Le volet humanitaire, grande oubliée des priorités
L’évaluation la plus sévère concerne sans conteste les aspects humanitaires. La protection des civils, l’assistance aux populations vulnérables et la question cruciale du retour des déplacés et réfugiés obtiennent chacune le score minimal de 2,5 sur 10. Ces indicateurs glaçants rappellent que, dans les calculs géopolitiques de Kinshasa et Kigali, le sort des millions de Congolais de l’Est pèse bien peu. Les discussions de Doha, censées compléter l’accord de Washington en traitant des causes profondes comme la restauration de l’autorité de l’État, sont au point mort. Le processus de paix apparaît ainsi comme un corps sans âme, une architecture juridique sophistiquée mais vidée de sa substance humaine et de son urgence morale.
Face à ce bilan, une question s’impose : cet accord peut-il encore être un instrument de paix, ou n’est-il déjà plus qu’un outil de légitimation pour des gouvernements soucieux de leur image internationale ? La faiblesse des avancées sécuritaires, couplée à la négligence criante du drame humanitaire, suggère que les priorités des signataires sont ailleurs. Pour Kinshasa, l’accord sert peut-être avant tout à verrouiller une narration de souveraineté retrouvée face aux groupes armés. Pour Kigali, il pourrait n’être qu’un paravent temporaire pour calmer les pressions occidentales.
Quelle crédibilité pour la diplomatie de facilitation ?

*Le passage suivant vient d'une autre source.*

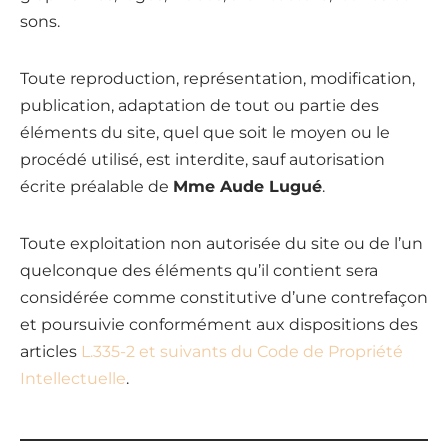
sons.
Toute reproduction, représentation, modification,
publication, adaptation de tout ou partie des
éléments du site, quel que soit le moyen ou le
procédé utilisé, est interdite, sauf autorisation
écrite préalable de
Mme Aude Lugué
.
Toute exploitation non autorisée du site ou de l’un
quelconque des éléments qu’il contient sera
considérée comme constitutive d’une contrefaçon
et poursuivie conformément aux dispositions des
articles
L.335-2 et suivants du Code de Propriété
Intellectuelle
.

L’échec relatif de l’Accord de Washington, s’il se confirme, porterait un coup sévère à la crédibilité des processus de paix parrainés par des puissances extérieures. Il pose la question de l’effectivité des leviers de pression dont disposent les facilitateurs une fois la signature obtenue. Le prochain trimestre sera décisif. Soit les parties, sous la contrainte de rapports de plus en plus critiques comme celui du Baromètre, décident d’une accélération tangible – au risque de devoir modifier leurs calculs stratégiques. Soit elles laisseront le processus s’enliser davantage, transformant un ambitieux cadre diplomatique en une coquille vide de plus dans le cimetière des accords de la région des Grands Lacs. La balle est désormais dans le camp des exécutifs congolais et rwandais. Leur prochain mouvement révélera s’ils ont signé pour la paix, ou simplement pour gagner du temps.